• RECORD EXCERPTS:
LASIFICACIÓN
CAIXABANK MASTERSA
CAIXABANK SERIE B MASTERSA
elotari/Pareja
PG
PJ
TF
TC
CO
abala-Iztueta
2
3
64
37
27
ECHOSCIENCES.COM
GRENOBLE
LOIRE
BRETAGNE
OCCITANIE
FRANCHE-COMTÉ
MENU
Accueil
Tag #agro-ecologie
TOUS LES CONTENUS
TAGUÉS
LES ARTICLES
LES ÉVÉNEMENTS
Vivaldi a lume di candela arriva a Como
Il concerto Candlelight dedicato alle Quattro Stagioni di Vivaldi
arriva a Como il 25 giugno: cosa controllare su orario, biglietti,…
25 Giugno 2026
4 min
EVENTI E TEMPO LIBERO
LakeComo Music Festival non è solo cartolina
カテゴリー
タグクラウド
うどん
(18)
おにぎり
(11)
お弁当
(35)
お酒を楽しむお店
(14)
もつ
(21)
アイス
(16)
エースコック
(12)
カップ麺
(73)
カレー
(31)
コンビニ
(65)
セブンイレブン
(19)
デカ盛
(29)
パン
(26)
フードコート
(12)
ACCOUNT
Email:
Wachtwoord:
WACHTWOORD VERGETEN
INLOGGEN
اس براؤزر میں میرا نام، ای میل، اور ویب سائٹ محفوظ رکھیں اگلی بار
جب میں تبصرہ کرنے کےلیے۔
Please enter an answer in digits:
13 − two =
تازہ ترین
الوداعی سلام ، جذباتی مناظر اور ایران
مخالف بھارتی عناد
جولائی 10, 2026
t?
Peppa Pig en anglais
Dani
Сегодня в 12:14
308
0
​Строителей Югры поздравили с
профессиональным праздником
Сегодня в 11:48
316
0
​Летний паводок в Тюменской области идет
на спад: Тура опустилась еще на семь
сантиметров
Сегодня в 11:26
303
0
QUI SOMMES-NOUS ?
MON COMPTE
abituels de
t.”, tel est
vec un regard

• PROMPT: Print the full listing verbatim. Leave nothing out.

• SOLUTION FOR THIS TASK:
LASIFICACIÓN
CAIXABANK MASTERSA
CAIXABANK SERIE B MASTERSA
elotari/Pareja
PG
PJ
TF
TC
CO
abala-Iztueta
2
3
64
37
27
ECHOSCIENCES.COM
GRENOBLE
LOIRE
BRETAGNE
OCCITANIE
FRANCHE-COMTÉ
MENU
Accueil
Tag #agro-ecologie
TOUS LES CONTENUS
TAGUÉS
LES ARTICLES
LES ÉVÉNEMENTS
Vivaldi a lume di candela arriva a Como
Il concerto Candlelight dedicato alle Quattro Stagioni di Vivaldi
arriva a Como il 25 giugno: cosa controllare su orario, biglietti,…
25 Giugno 2026
4 min
EVENTI E TEMPO LIBERO
LakeComo Music Festival non è solo cartolina
カテゴリー
タグクラウド
うどん
(18)
おにぎり
(11)
お弁当
(35)
お酒を楽しむお店
(14)
もつ
(21)
アイス
(16)
エースコック
(12)
カップ麺
(73)
カレー
(31)
コンビニ
(65)
セブンイレブン
(19)
デカ盛
(29)
パン
(26)
フードコート
(12)
ACCOUNT
Email:
Wachtwoord:
WACHTWOORD VERGETEN
INLOGGEN
اس براؤزر میں میرا نام، ای میل، اور ویب سائٹ محفوظ رکھیں اگلی بار
جب میں تبصرہ کرنے کےلیے۔
Please enter an answer in digits:
13 − two =
تازہ ترین
الوداعی سلام ، جذباتی مناظر اور ایران
مخالف بھارتی عناد
جولائی 10, 2026
t?
Peppa Pig en anglais
Dani
Сегодня в 12:14
308
0
​Строителей Югры поздравили с
профессиональным праздником
Сегодня в 11:48
316
0
​Летний паводок в Тюменской области идет
на спад: Тура опустилась еще на семь
сантиметров
Сегодня в 11:26
303
0
QUI SOMMES-NOUS ?
MON COMPTE
abituels de
t.”, tel est
vec un regard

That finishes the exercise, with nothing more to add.